Ordonnance mise à disposition au greffe conformément aux dispositions de l’article 450 du code de procédure civile.
EXPOSE DU LITIGE
Le 14 juin 2022, Monsieur [J] [D] et Madame [P] [D] ont signé un contrat de construction de maison individuelle avec la SAS CCVL PIERRE ET TERRE, pour un prix de 347 025,29 euros TTC, avec comme délai contractuel de réalisation de l’ouvrage 17 mois à compter de la déclaration d’ouverture du chantier.
La déclaration d’ouverture du chantier datant du 08 novembre 2022, la maison devait être livrée le 08 avril 2024 au plus tard.

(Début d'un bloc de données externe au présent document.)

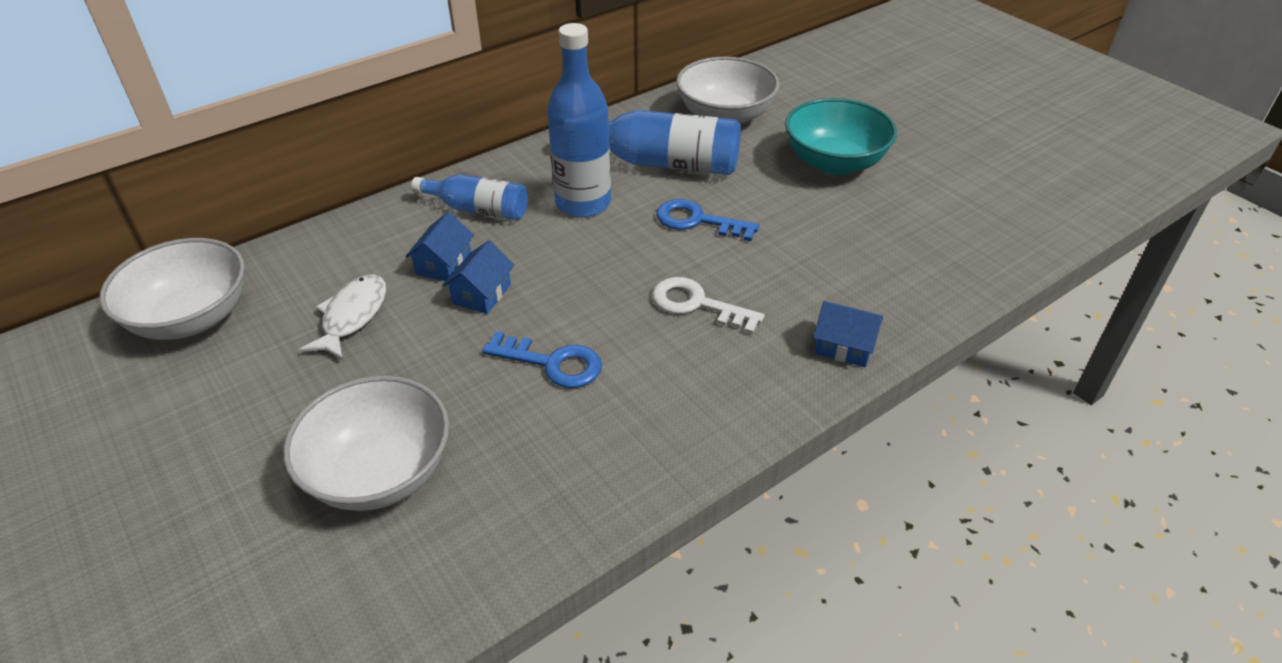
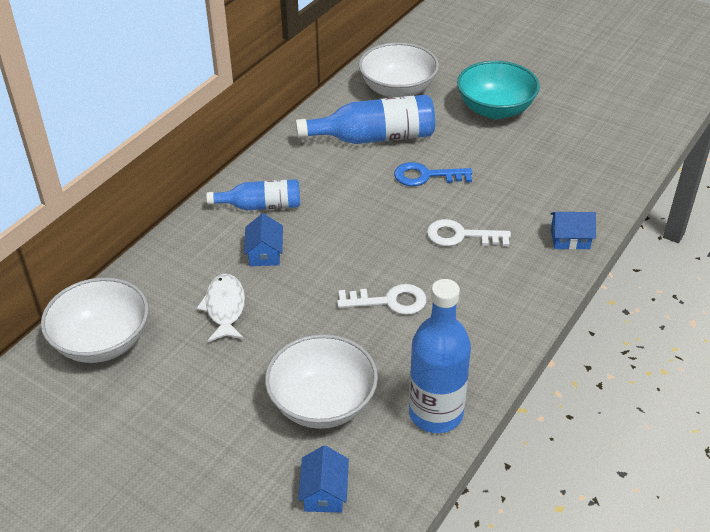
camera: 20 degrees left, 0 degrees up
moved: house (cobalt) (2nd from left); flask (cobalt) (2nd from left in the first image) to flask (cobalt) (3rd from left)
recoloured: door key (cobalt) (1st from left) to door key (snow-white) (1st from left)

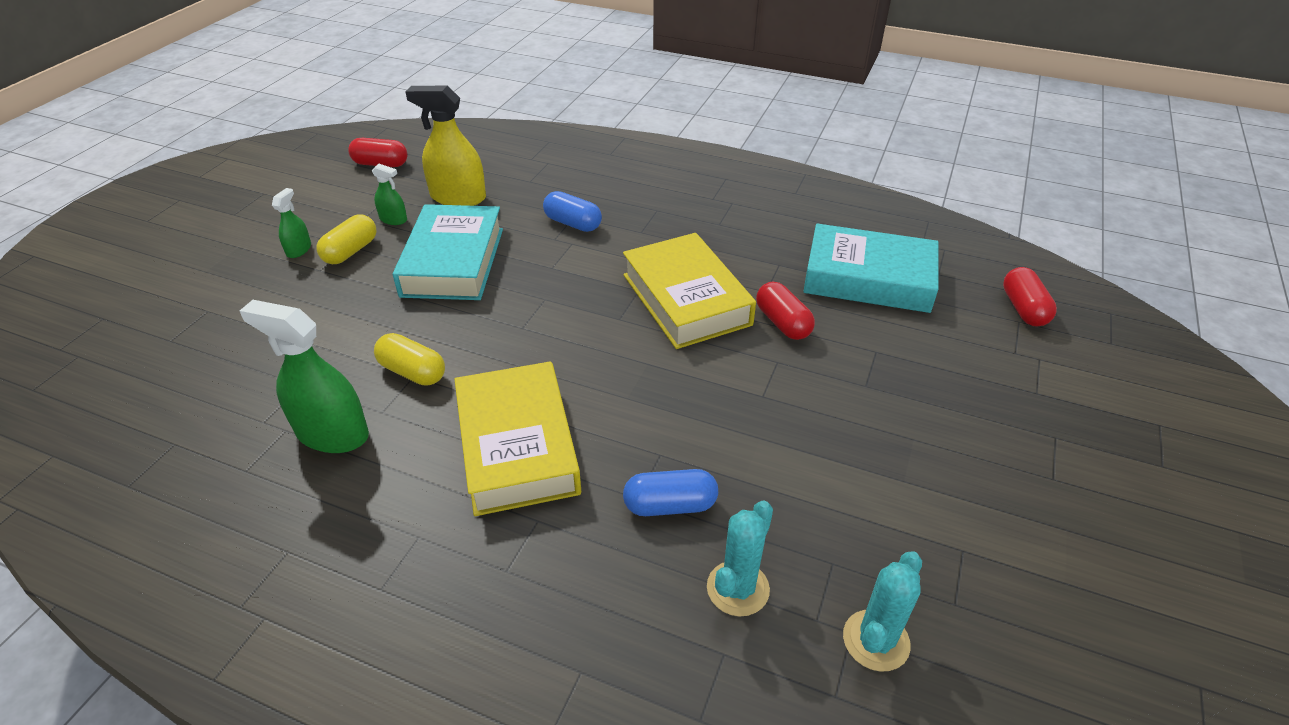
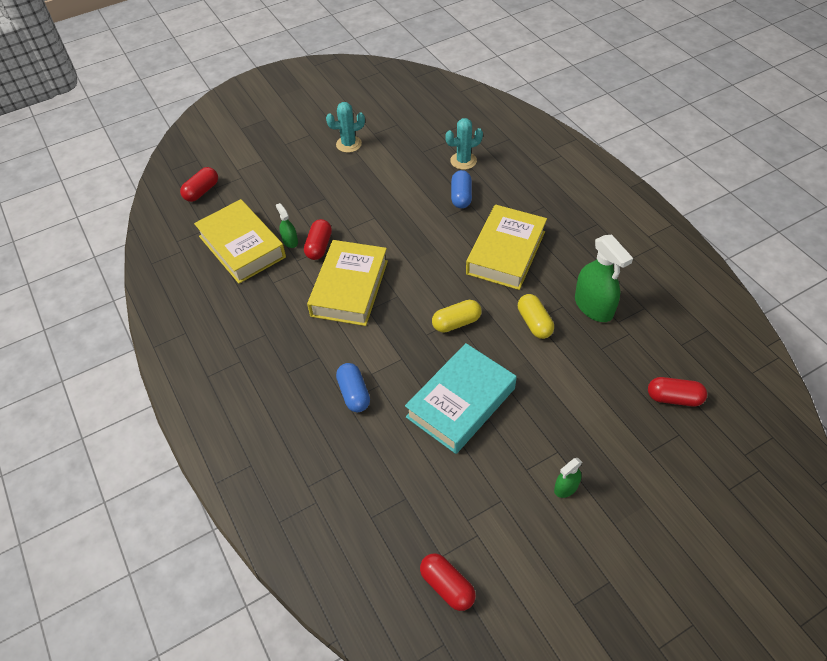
camera: 140 degrees left, 10 degrees up
removed: spray bottle (yellow)
added: pill shape (scarlet) (4th from left)
moved: pill shape (yellow) (1st from left); spray bottle (green) (3rd from left in the first image) to spray bottle (green) (1st from left); cactus (aqua) (2nd from left in the first image) to cactus (aqua) (1st from left)
recoloured: hardcover (aqua) (2nd from left) to hardcover (yellow) (1st from left)
turned: pill shape (cobalt) (2nd from left) 60 degrees clockwise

Par ordonnance de référé en date du 20 mai 2025, le président du tribunal judiciaire de Blois, statuant en référé a :
— Condamné la SAS CCVL PIERRE ET TERRE à achever ou faire achever les travaux prévus aux termes du contrat de construction de maison individuelle signé le 14 juin 2022 et ses avenants et conformément aux travaux prévus à la notice descriptive signée le même jour ;
— Rejeté la demande d’astreinte de Monsieur [J] [D] et de Madame [P] [D] ;
— Rejeté les demandes de provisions de Monsieur [J] [D] et de Madame [P] [D] ;
— Rejeté la demande de déduction de la somme de 15 150,53 euros au titre des pénalités de retard de Monsieur [J] [D] et de Madame [P] [D] ;
— Condamné la SAS CCVL PIERRE ET TERRE à verser à Monsieur [J] [D] et Madame [P] [D] la somme de 1 000,00 euros au titre des frais irrépétibles, outre les dépens.
Le 02 juin 2025, Monsieur [J] [D] et Madame [P] [D] ont mis en demeure la SMABTP de mobiliser sa garantie et de les indemniser au titre des pénalités de retard dues en vertu du contrat.
Le 28 juillet 2025, la SMABTP a refusé la mobilisation de la garantie au motif de l’absence de défaillance avérée du constructeur.
Le 22 septembre 2025, le conseil de Monsieur [J] [D] et de Madame [P] [D] mettait en demeure la SMABTP de mobiliser sa garantie de livraison sur le chantier afin de nommer un repreneur dans les plus brefs délais.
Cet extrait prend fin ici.